▸ Exercise prompt
Continue the essay on Rudolph Giuliani that appears below, ahead of the entries, starting after its last sentence.

▸ Excerpt provided
···

The man I worked for in 1993 is not the man who now lies for Donald Trump.

Rudolph Giuliani being sworn in as mayor of New York in 1994, alongside his wife at the time, Donna Hanover.Credit...Mark Peterson/Corbis, via Getty Images

Mr. Frydman was press secretary for Rudolph W. Giuliani during the 1993 mayoral campaign.

On Oct. 8, 1994, my wife Liz Bruder and I were married in City Hall by Mayor Rudolph W. Giuliani. For 25 years, I carried a wallet-size photo of the three of us from that day.

Liz and I met working on Mr. Giuliani’s 1993 mayoral campaign. She was the campaign’s deputy finance director and I was the spokesman. Our small paid staff and hundreds of volunteers worked tirelessly to elect Rudy after he had narrowly lost to the incumbent, David Dinkins, in 1989.

Rudy told The New Yorker in January that he doesn’t think about his legacy, but is afraid that “Rudy Giuliani: He lied for Trump” will be on his gravestone. “Somehow, I don’t think that will be it,” he said. “But, if it is, so what do I care? I’ll be dead.”

He may not care, but anyone who worked on his winning campaigns in 1993 and 1997 or in City Hall during his two terms as mayor does care about his legacy — and theirs. We were proud to live and work in the clean, safe, prosperous city that Rudy ran and that Mayor Michael Bloomberg inherited from him.

“America’s Mayor,” as Rudy was called after Sept. 11, is today President Trump’s bumbling personal lawyer and henchman, his apologist and defender of the indefensible.

Friends and family constantly ask me, “Has he lost it? Is he crazy? How could you work for a guy like that?” At a recent dinner party, a stranger suggested that I’m not legally married because Rudy, a three-time loser at marriage, officiated our wedding.

He wasn’t always like this.

I was a partner in a successful consulting firm, fed up with living in a dangerous, dirty city when I went to work on Rudy’s nascent 1993 mayoral campaign. On Dec. 10, 1992, I watched Citizen Rudy heroically race into the Church of St. Agnes on East 43rd Street when a fire broke out. He emerged leading the parishioners and carrying the chalice, his suit jacket covered in soot. That was the Rudy I admired.

···

▸ Given information

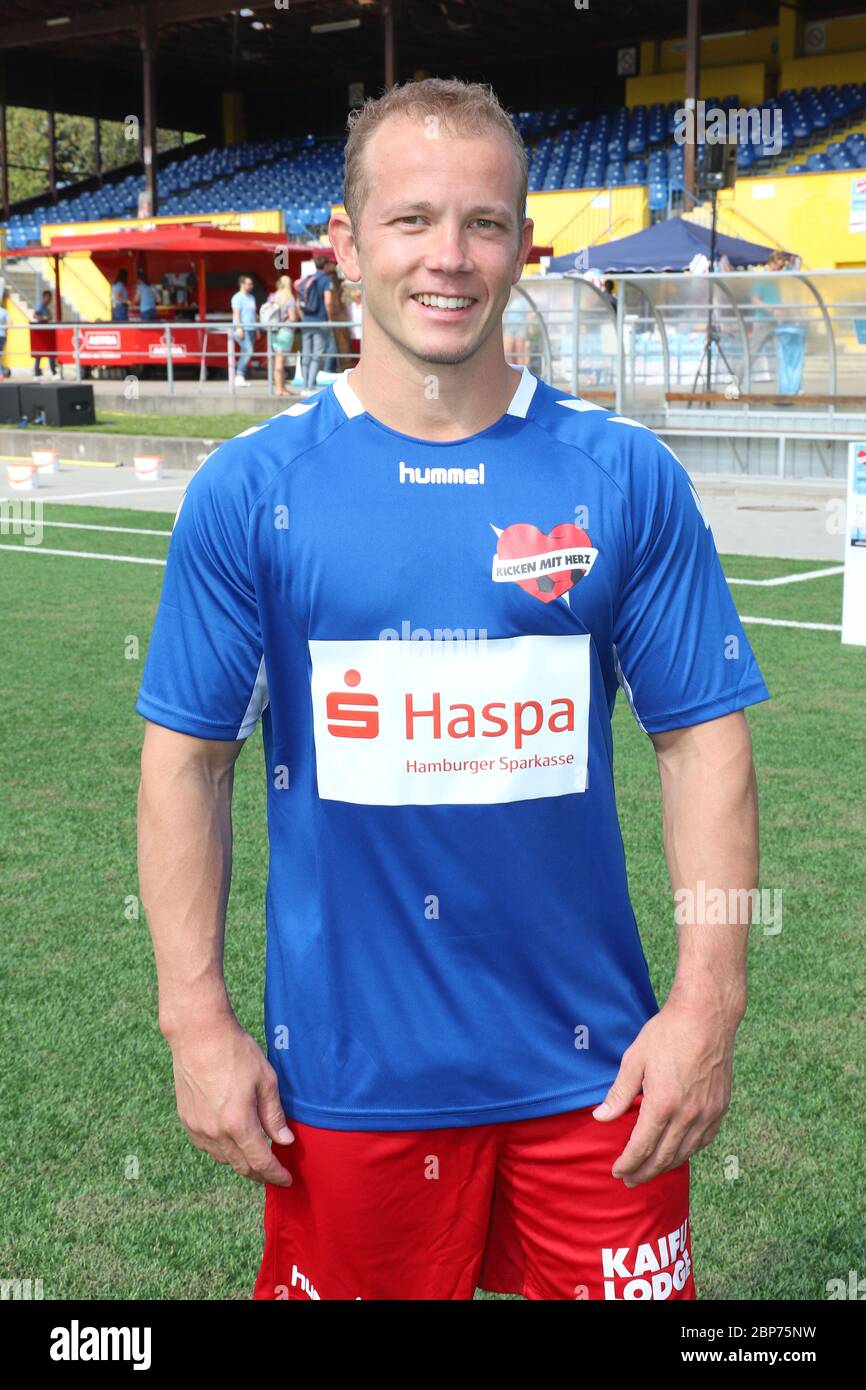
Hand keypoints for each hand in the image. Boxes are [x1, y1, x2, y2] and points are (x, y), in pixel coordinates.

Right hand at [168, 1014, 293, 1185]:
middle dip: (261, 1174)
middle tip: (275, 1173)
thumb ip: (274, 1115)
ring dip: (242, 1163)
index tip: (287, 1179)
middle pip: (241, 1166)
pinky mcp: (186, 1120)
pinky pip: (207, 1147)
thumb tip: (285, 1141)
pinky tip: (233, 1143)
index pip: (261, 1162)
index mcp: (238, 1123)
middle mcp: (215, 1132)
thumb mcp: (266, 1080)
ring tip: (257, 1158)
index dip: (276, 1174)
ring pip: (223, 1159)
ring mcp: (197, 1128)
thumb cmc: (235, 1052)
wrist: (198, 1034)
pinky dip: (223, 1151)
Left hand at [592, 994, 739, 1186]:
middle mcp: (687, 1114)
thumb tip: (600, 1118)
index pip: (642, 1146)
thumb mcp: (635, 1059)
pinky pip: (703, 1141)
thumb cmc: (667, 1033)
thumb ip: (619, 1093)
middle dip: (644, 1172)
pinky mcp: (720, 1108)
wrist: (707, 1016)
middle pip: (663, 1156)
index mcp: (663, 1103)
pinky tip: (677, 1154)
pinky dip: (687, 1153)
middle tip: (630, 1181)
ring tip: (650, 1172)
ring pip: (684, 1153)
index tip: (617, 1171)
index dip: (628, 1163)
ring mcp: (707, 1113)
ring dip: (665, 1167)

···

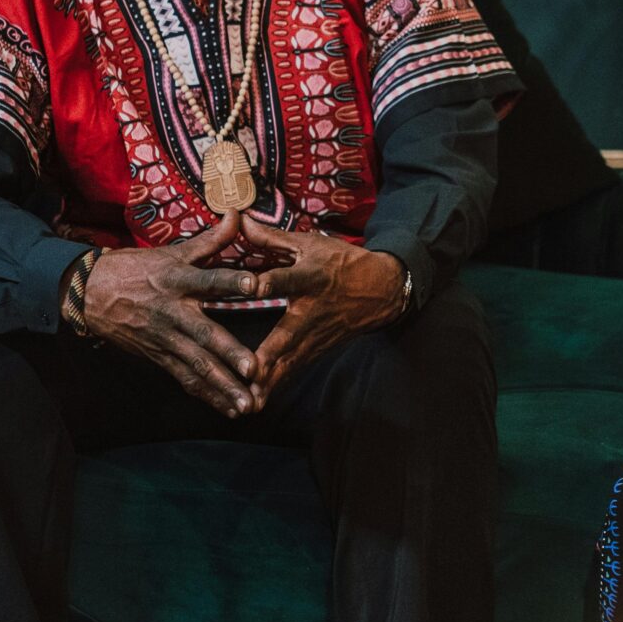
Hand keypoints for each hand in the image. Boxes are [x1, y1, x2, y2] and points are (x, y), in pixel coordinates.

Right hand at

···

▸ Task answer
My work with Rudy peaked on Election Day, 1993, when his two-point victory over Mayor Dinkins reversed a two-point loss in 1989. After celebrating with Rudy, his family, friends and our campaign team, I slept on the floor of his Hilton Hotel suite. The next morning, I accompanied him downstairs to shoot his scene for a “Seinfeld” episode on nonfat yogurt. The following day, I left for a private sector communications job.

Last year, I declared my continuing respect for Rudy in an op-ed essay in The New York Daily News. I argued that his unwavering defense of the president reflected his instinctive hardball personality — and that playing hardball required guts and conviction. “Even if they could, most people wouldn’t change who they are, particularly if their personalities had made them successful in life,” I wrote. “Rudolph William Louis Giuliani is no different.”

But in truth, Rudy had already begun to turn me off.

On Oct. 9, 2016, he appeared as candidate Trump’s lone campaign surrogate on the Sunday morning political programs to enthusiastically defend Mr. Trump’s infantile 2005 Access Hollywood interview as “locker room talk.” He said, “Men at times talk like that.” I said to myself, “No, Rudy, we don’t.”

Fast forward to Rudy’s Ukraine misadventure. This is not Rudy vigorously defending Mr. Trump’s bad behavior. This is Rudy, as a private citizen and personal attorney for the president, lamely acting as a shadow secretary of state and Trump enforcer by attempting to influence the 2020 election in favor of his client.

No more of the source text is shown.